Benchmarks are not product truth. They are also sensitive to harnesses, model settings, and task selection. Moonshot's own footnotes say different models were evaluated under different agentic harnesses depending on the benchmark. Still, the convergence of official case studies, independent indexes, and frontend coding results gives K3 a serious launch signal.
What is available now
Kimi K3 is already live across Moonshot's own surfaces:
- Kimi.com and the Kimi mobile apps for general use
- Kimi Work desktop app, version 3.1.0 or later, for knowledge-work workflows
- Kimi Code, where users can select K3 through the
/modelcommand - Kimi API, using the
kimi-k3model name - Kimi Enterprise for organizations that need managed privacy and member controls
The important caveat is the open-weight timing. Moonshot says it is working with inference partners and open-source maintainers before the full weights are released by July 27. Until that happens, K3 is available to use, but the open-model ecosystem cannot fully test deployment, fine-tuning, hosting cost, and independent reproducibility.
Why this matters
Kimi K3 sharpens the open-versus-closed AI race in three ways.

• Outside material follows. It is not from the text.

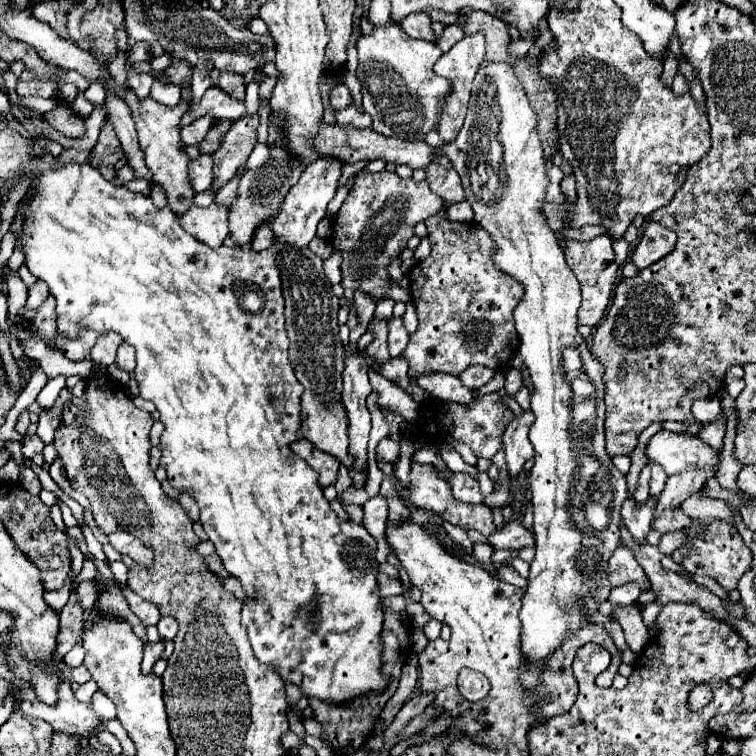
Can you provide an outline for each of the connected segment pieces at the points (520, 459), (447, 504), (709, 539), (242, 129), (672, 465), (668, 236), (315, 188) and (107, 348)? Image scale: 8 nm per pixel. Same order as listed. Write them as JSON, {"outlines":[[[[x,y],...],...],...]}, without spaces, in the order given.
{"outlines":[[[[524,410],[522,414],[514,416],[512,422],[506,426],[506,432],[502,436],[504,440],[504,450],[506,450],[506,462],[508,462],[508,472],[512,476],[518,476],[524,462],[534,456],[532,444],[528,440],[528,430],[532,424],[534,416],[530,410]]],[[[412,464],[412,472],[410,472],[410,480],[412,480],[412,486],[410,490],[406,492],[408,500],[420,508],[428,508],[428,510],[434,510],[438,512],[444,520],[452,522],[452,524],[458,524],[460,528],[468,530],[468,528],[476,528],[478,532],[482,532],[484,536],[490,536],[496,526],[492,524],[492,510],[484,504],[466,504],[466,502],[460,502],[452,496],[448,484],[444,480],[438,478],[436,470],[432,468],[432,464]]],[[[712,522],[708,526],[708,530],[698,540],[690,540],[688,538],[686,544],[690,548],[690,554],[686,556],[686,560],[682,562],[682,566],[688,572],[712,576],[726,590],[734,590],[736,588],[738,578],[750,568],[750,562],[752,562],[752,552],[744,546],[738,530],[734,526],[730,526],[727,522]]],[[[246,116],[232,124],[222,146],[214,152],[214,174],[216,180],[212,190],[218,190],[226,180],[234,176],[234,172],[248,160],[252,148],[256,146],[256,130],[260,126],[260,116]]],[[[668,430],[656,432],[646,446],[650,460],[660,464],[666,474],[680,474],[688,468],[718,470],[718,452],[696,436],[674,434]]],[[[650,220],[642,232],[638,246],[634,248],[632,262],[636,264],[636,268],[646,268],[646,266],[654,264],[656,260],[664,258],[666,254],[670,254],[674,250],[676,240],[677,236],[672,230]]],[[[320,158],[320,160],[312,162],[310,166],[306,166],[300,180],[282,198],[280,210],[278,210],[276,218],[272,220],[274,234],[276,234],[276,240],[280,242],[280,246],[282,244],[306,246],[316,236],[316,226],[324,218],[326,206],[336,194],[336,182],[340,178],[340,168],[342,168],[340,160],[328,160],[328,158]]],[[[108,332],[108,334],[102,334],[98,336],[96,344],[92,346],[92,360],[102,366],[102,368],[108,368],[110,364],[114,364],[114,358],[116,358],[116,350],[118,346],[122,344],[122,336],[116,334],[116,332]]]]}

First, it raises expectations for open-weight scale. A 2.8-trillion-parameter open model is not easy to run, but the very existence of one changes what developers and enterprises expect from open AI labs.
Second, it pushes the competition toward agentic work. K3 is being sold around long tasks, codebases, visual feedback, spreadsheets, dashboards, research, and software workflows. That is where the money is moving: not better autocomplete, but models that can hold context, use tools, and keep improving a deliverable.
Third, it puts pricing pressure on frontier models. Even if K3 does not beat the top closed systems everywhere, it creates a credible alternative for teams that care about coding, long context, and API cost.
The risk is that early excitement runs ahead of practical reality. Huge open models still need serious serving infrastructure. Enterprise buyers will want security reviews. Developers will want independent evals after the weights land. And global AI politics will keep shaping how companies think about Chinese model providers.
But the launch is still important. Kimi K3 is a clear signal that the frontier is no longer only a closed-model contest between a few U.S. labs. Open-weight models are getting larger, more agentic, and more directly aimed at the workflows where professionals actually spend money.